Escape to Alaska: A Tale of Two Fish Cities

Fishing boats lined up in front of the processing plant.



Every summer the salmon return from the ocean to find the original streams in which they were born years earlier.

It's one of the largely unexplained mysteries of nature. After so many years of maturing in salt water, how do the fish make the change to fresh water and get all the way home? How do they survive the mishaps and predators along their route? How do they keep from getting caught by the innovations of humans, including hooks, traps, and nets?

Most of them don't. It's  been estimated that for every 25 million salmon eggs that are laid, only two fish arrive home to complete the cycle and spawn in the stream beds.

Yet the salmon keep on coming. By the thousands. Every summer.

We took a stroll along the docks of a cannery that my brother-in-law worked in decades ago when he was an 18-year-old looking for his first good paying job.
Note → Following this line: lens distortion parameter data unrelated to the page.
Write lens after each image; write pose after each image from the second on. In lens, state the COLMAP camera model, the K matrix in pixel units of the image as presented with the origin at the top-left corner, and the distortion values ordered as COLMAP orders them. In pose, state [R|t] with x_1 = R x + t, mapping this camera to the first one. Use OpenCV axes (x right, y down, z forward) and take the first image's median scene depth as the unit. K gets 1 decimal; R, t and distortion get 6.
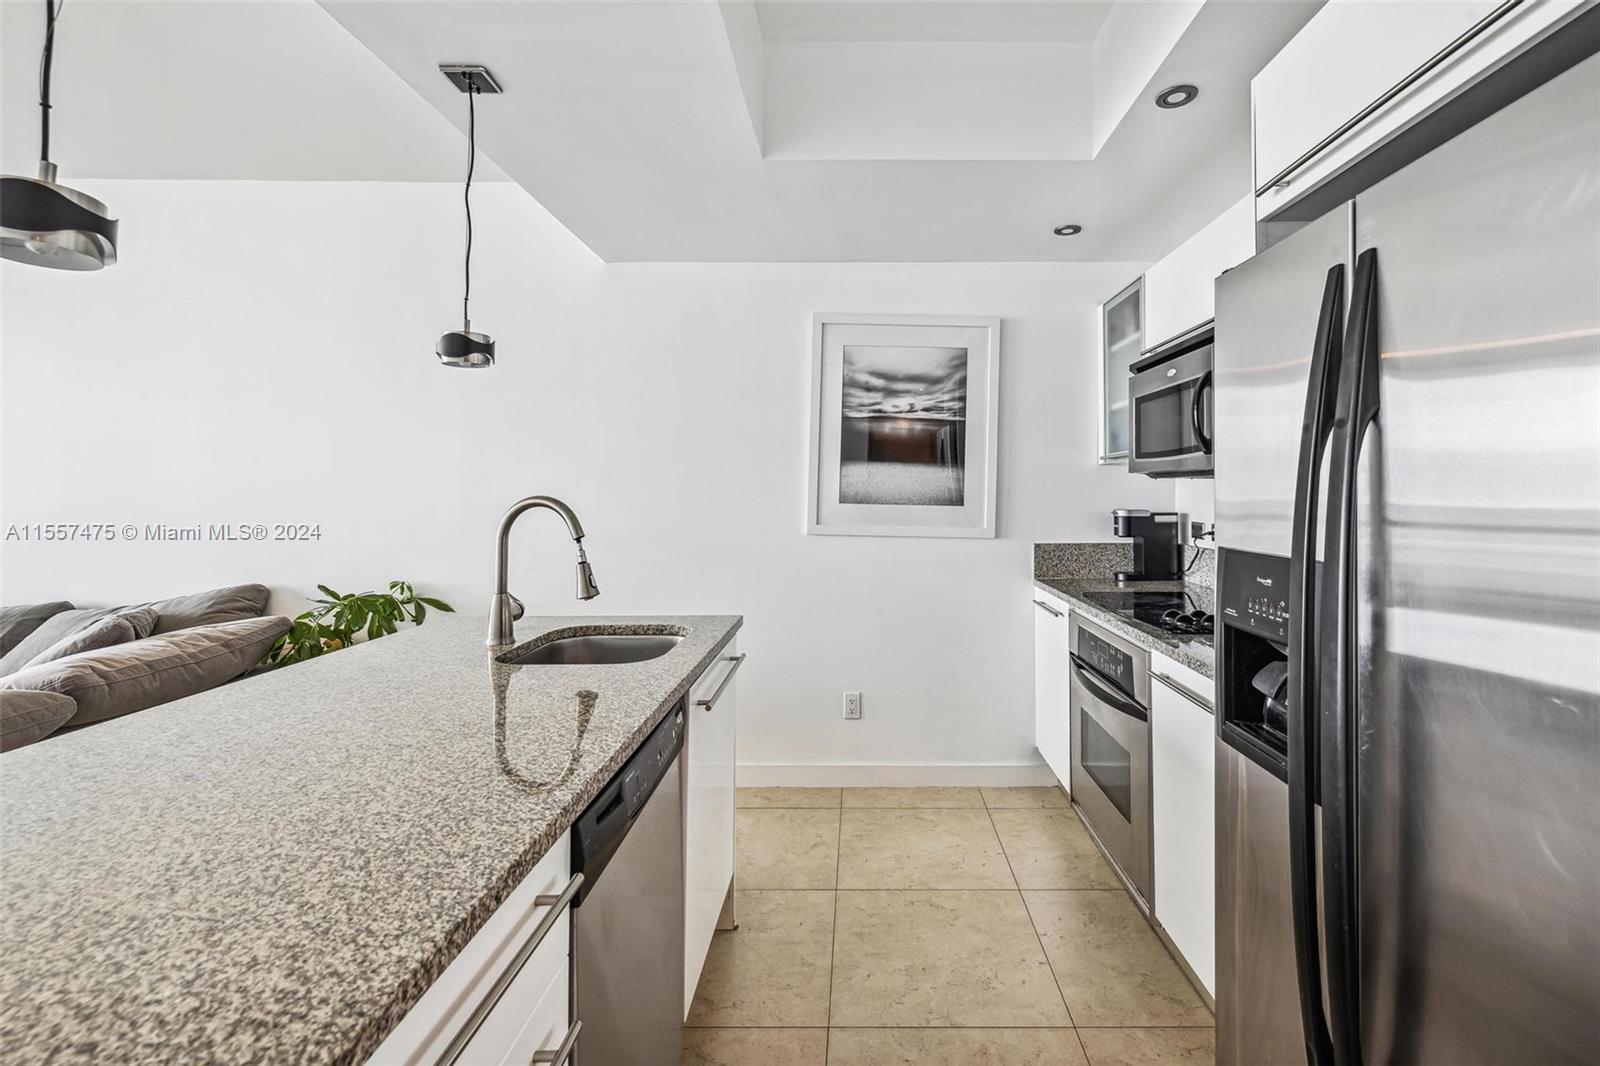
lens RADIAL K [[688.0, 0, 838.9], [0, 688.0, 466.3], [0, 0, 1]] dist [0.000611, 0.000800]
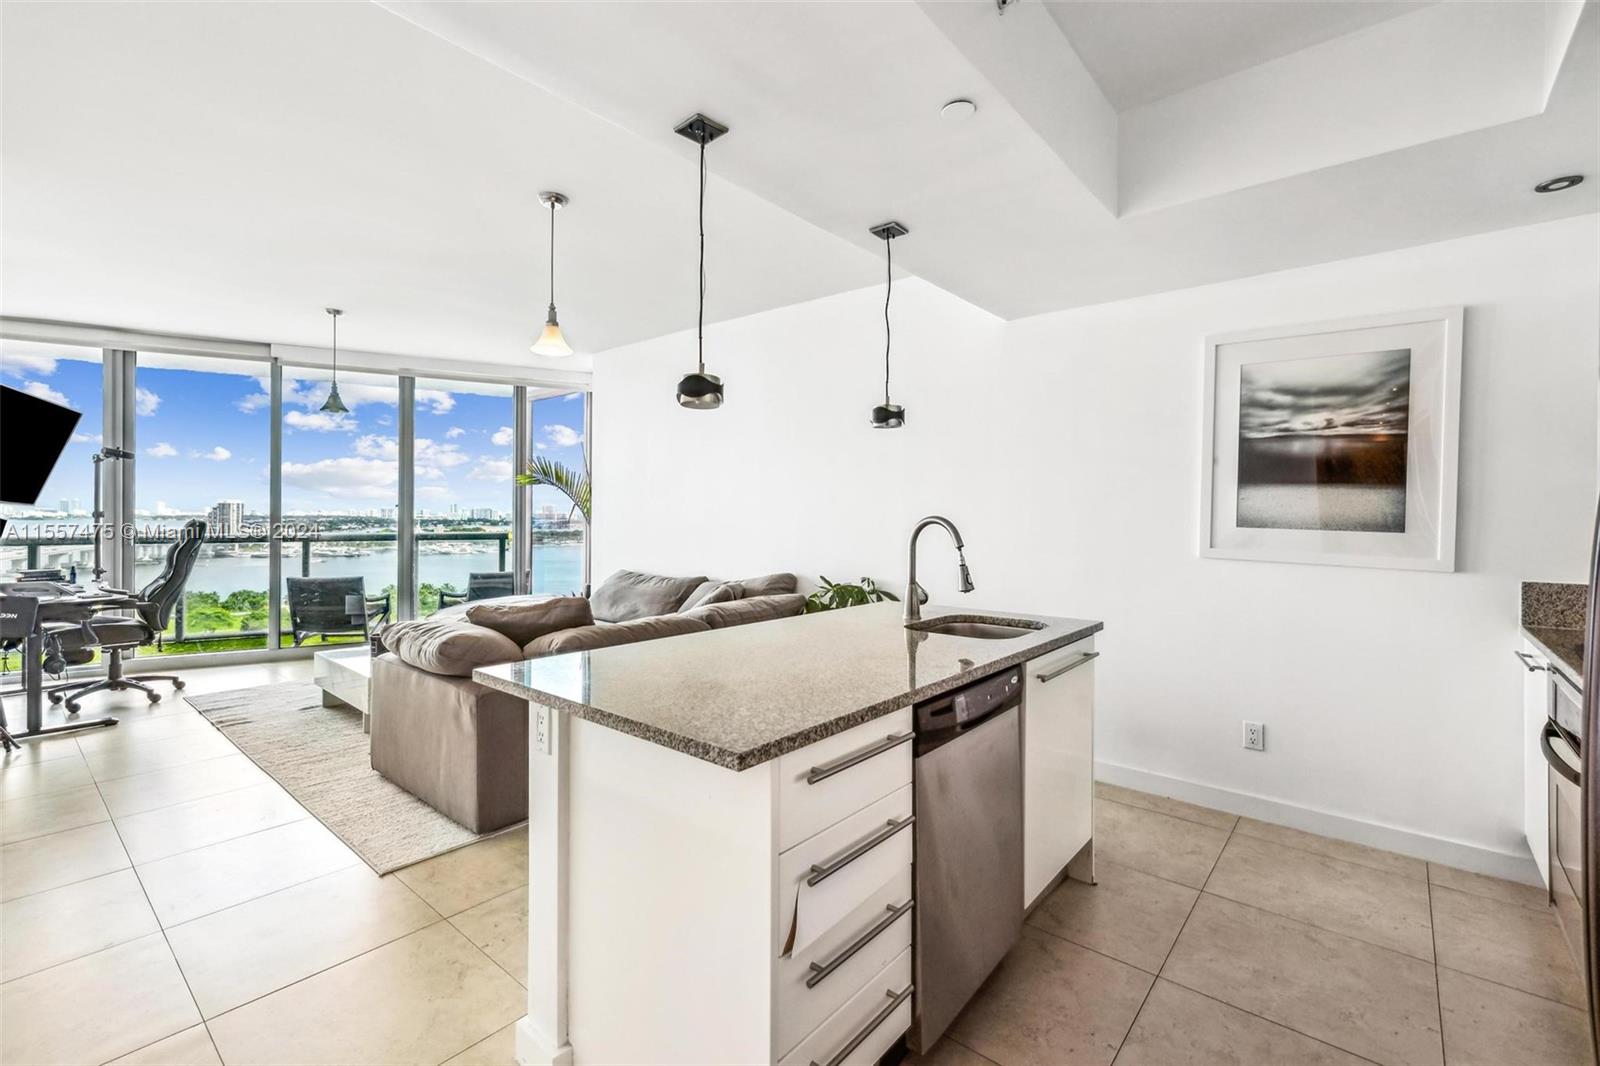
lens RADIAL K [[688.0, 0, 791.4], [0, 688.0, 487.9], [0, 0, 1]] dist [0.000611, 0.000800]
pose [[0.756766, -0.018536, -0.653424, 0.181304], [0.017124, 0.999817, -0.008530, -0.005323], [0.653462, -0.004735, 0.756944, -0.173091]]
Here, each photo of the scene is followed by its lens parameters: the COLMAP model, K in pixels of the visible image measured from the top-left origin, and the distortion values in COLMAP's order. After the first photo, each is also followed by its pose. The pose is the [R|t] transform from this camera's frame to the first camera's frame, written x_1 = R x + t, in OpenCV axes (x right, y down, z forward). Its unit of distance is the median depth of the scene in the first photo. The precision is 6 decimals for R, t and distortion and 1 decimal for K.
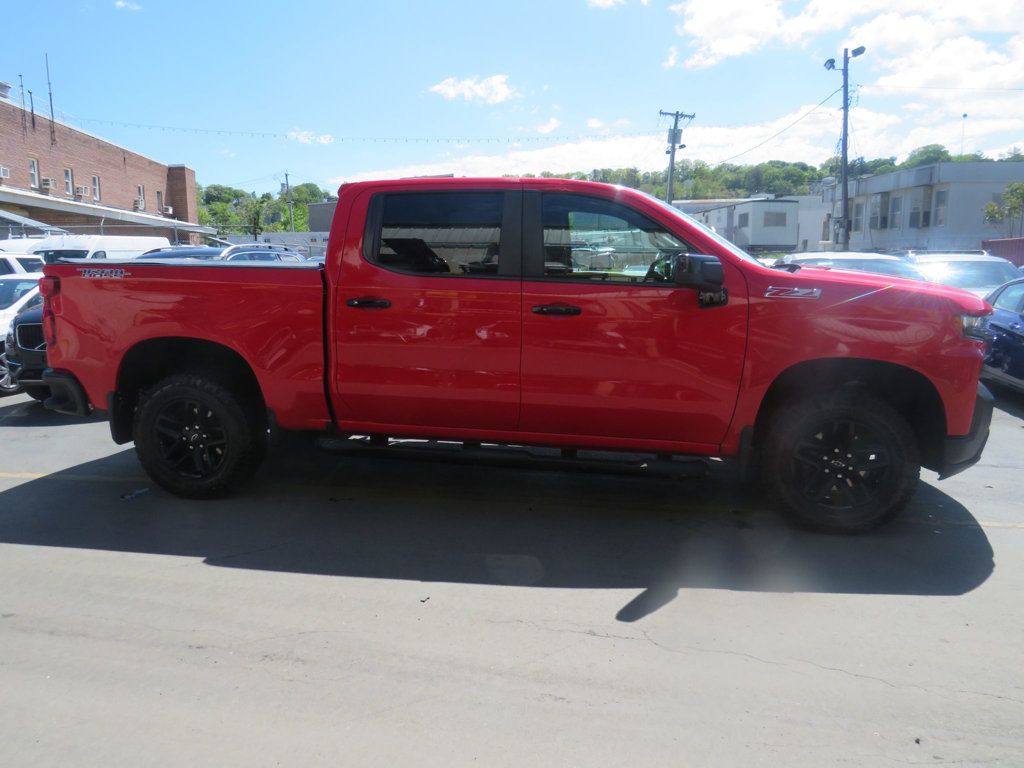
lens RADIAL K [[791.6, 0, 505.2], [0, 791.6, 383.6], [0, 0, 1]] dist [-0.007723, -0.007601]
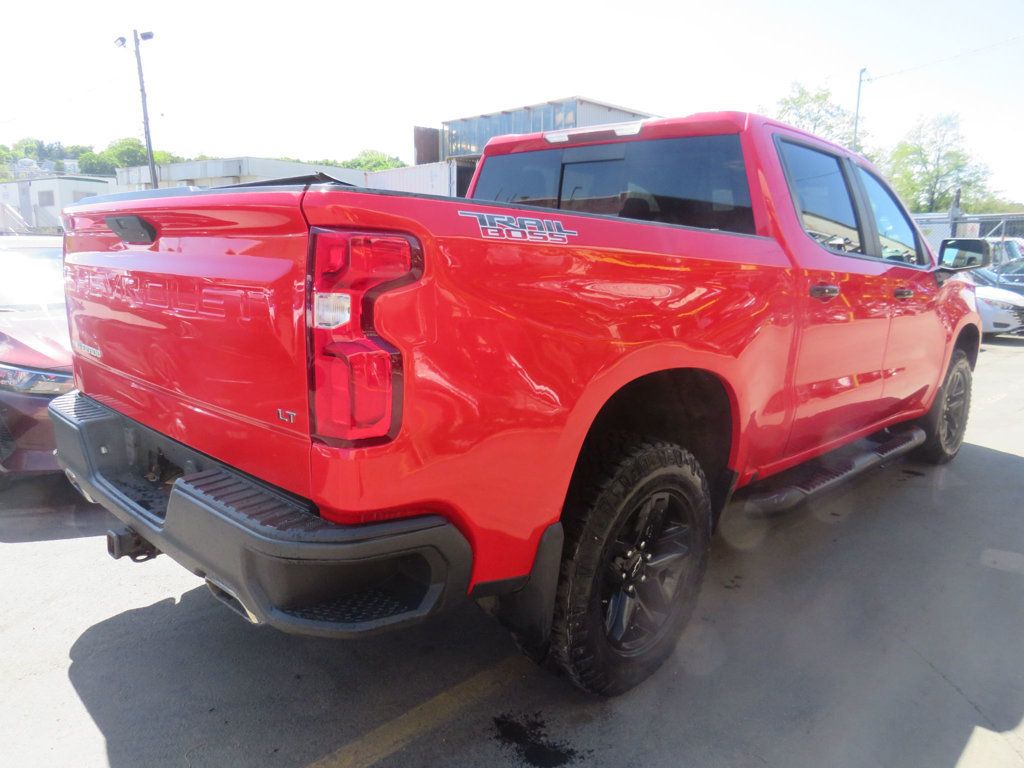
lens RADIAL K [[738.6, 0, 509.4], [0, 738.6, 381.4], [0, 0, 1]] dist [-0.010586, 0.005485]
pose [[0.572818, -0.133986, 0.808657, -0.103354], [0.113127, 0.990032, 0.083903, -0.012390], [-0.811838, 0.043420, 0.582266, 0.100230]]
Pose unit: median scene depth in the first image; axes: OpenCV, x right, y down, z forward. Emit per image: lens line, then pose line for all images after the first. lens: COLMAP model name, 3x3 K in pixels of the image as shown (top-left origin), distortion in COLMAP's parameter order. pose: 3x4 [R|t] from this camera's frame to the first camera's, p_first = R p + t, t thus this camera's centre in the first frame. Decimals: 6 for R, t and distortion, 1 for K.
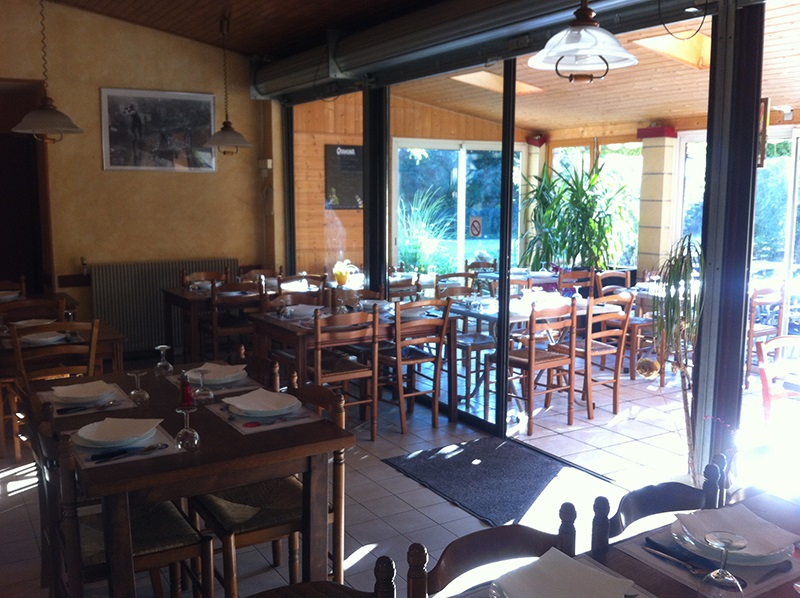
lens RADIAL K [[801.5, 0, 400.0], [0, 801.5, 299.0], [0, 0, 1]] dist [0.000659, 0.000000]
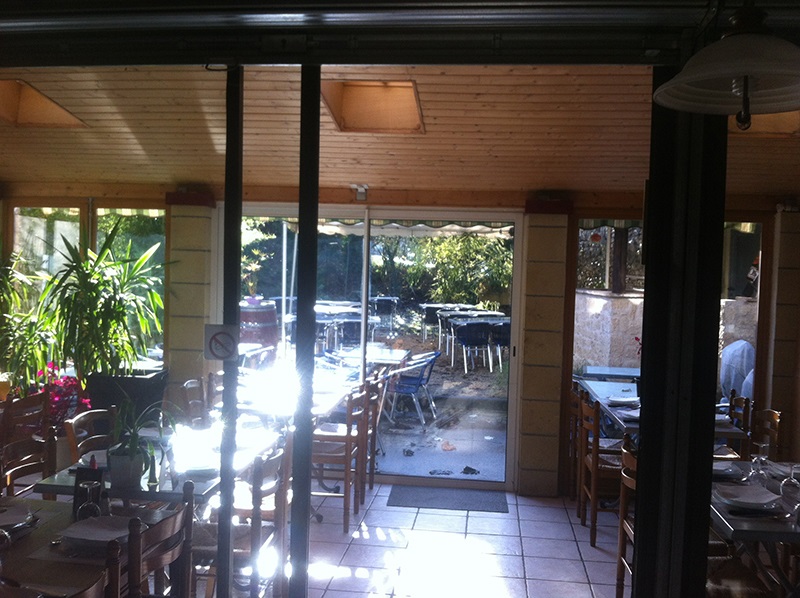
lens RADIAL K [[801.5, 0, 400.0], [0, 801.5, 299.8], [0, 0, 1]] dist [0.000659, 0.000000]
pose [[0.613869, -0.005157, 0.789391, -0.220639], [0.075484, 0.995780, -0.052194, -0.057363], [-0.785790, 0.091627, 0.611668, 0.408619]]
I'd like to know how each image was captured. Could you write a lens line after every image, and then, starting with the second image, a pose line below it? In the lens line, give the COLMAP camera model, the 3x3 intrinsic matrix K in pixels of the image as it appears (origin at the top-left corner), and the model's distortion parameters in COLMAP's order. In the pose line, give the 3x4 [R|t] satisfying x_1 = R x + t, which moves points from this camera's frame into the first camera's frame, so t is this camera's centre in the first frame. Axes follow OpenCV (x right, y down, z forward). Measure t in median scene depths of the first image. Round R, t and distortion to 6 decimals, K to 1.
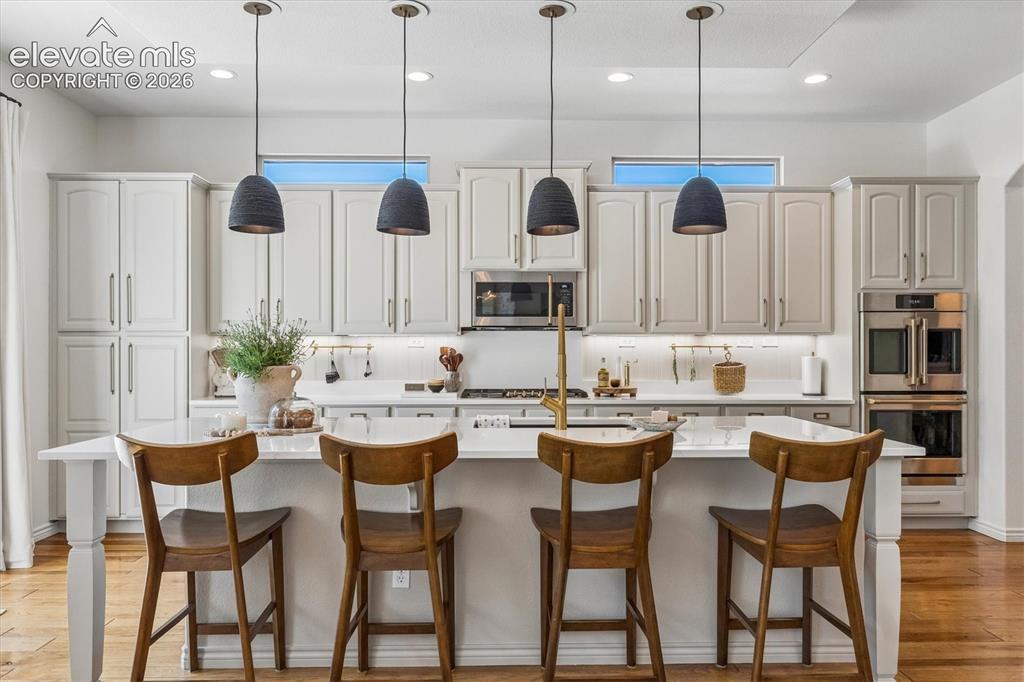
lens RADIAL K [[738.1, 0, 512.1], [0, 738.1, 354.2], [0, 0, 1]] dist [-0.000756, 0.000098]
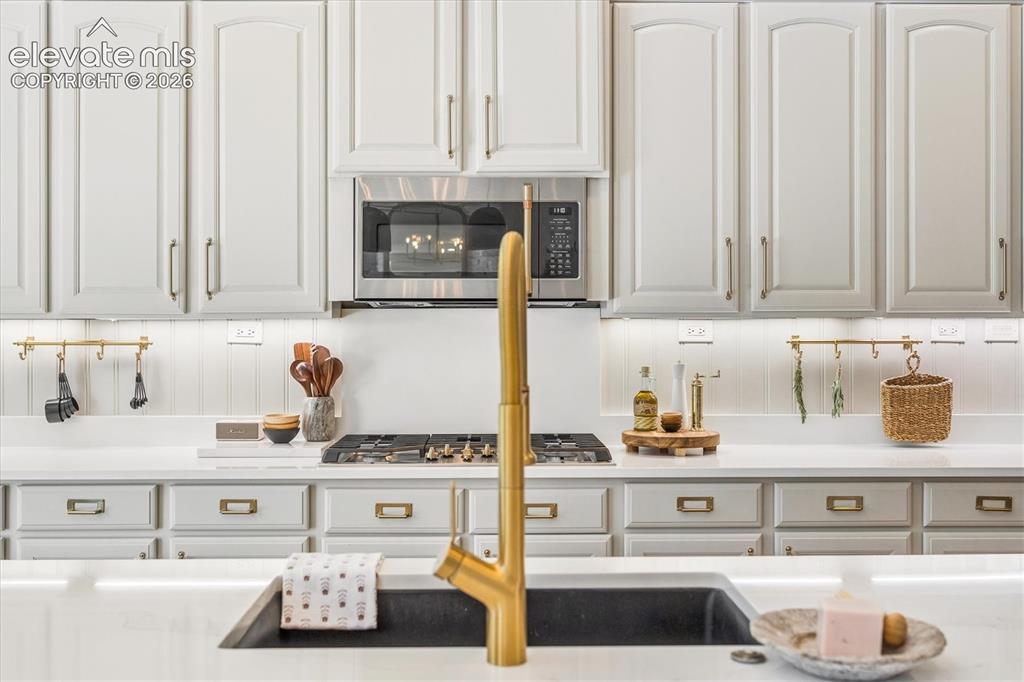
lens RADIAL K [[1043.5, 0, 512.0], [0, 1043.5, 341.0], [0, 0, 1]] dist [0.011816, -0.004725]
pose [[1.000000, -0.000702, 0.000142, 0.040258], [0.000701, 0.999968, 0.007910, -0.016820], [-0.000148, -0.007909, 0.999969, 0.349067]]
This was back when Alaskan salmon marketed to the word was in 16 oz and 8 oz tin cans. You should know that canned salmon is to fresh salmon what canned tomatoes are to fresh tomatoes. Yes, you can eat it, but it's hardly memorable. But canned salmon was all technology would allow at that point.





Gary showed us where a congregation of young and old, male and female, Filipinos, Alaska Natives, and whites worked in those summers long ago. The work was wet and filthy, especially near the so-called "Iron Chink" which was a machine that sliced off the fish heads and tales. Guts and slime abounded.

Wash it all down the drain...

It so happened that Gary had one of the best jobs, towards the end of the assembly line. He was charged with using a machine to tip the sealed cans into their cases.  The box of cans then went to the gluing machine. He held the record at one time for processing 750 cases in an hour.

Today the cannery is closed, but someone has purchased the buildings and attempted to turn it into a restaurant and tourist attraction. Signs explain the original purpose of each building. Unfortunately, when we arrived it appeared that this money-making repurposing of the old cannery was not a going concern. Nothing appeared to have been opened in a while. We stared through windows into empty buildings.





Next door the processing of salmon went on in a more modern fashion. The new plant takes the salmon and flash freezes the whole fish. In this form the salmon is much more valuable than in its humble canned form. It's a delicacy that can be brought to the table at the restaurant and served at a premium price.

I have to admit that it's hard for me to contemplate going back to purchasing a can of salmon and forming it into a fried salmon croquette (my mom's favorite recipe). This defunct salmon cannery seems quaint. But still I can appreciate what this place represents: lives bumping together for a few months in the summer, all in the name of industry and a paycheck. Something important happened here and I can still feel it. - V.W.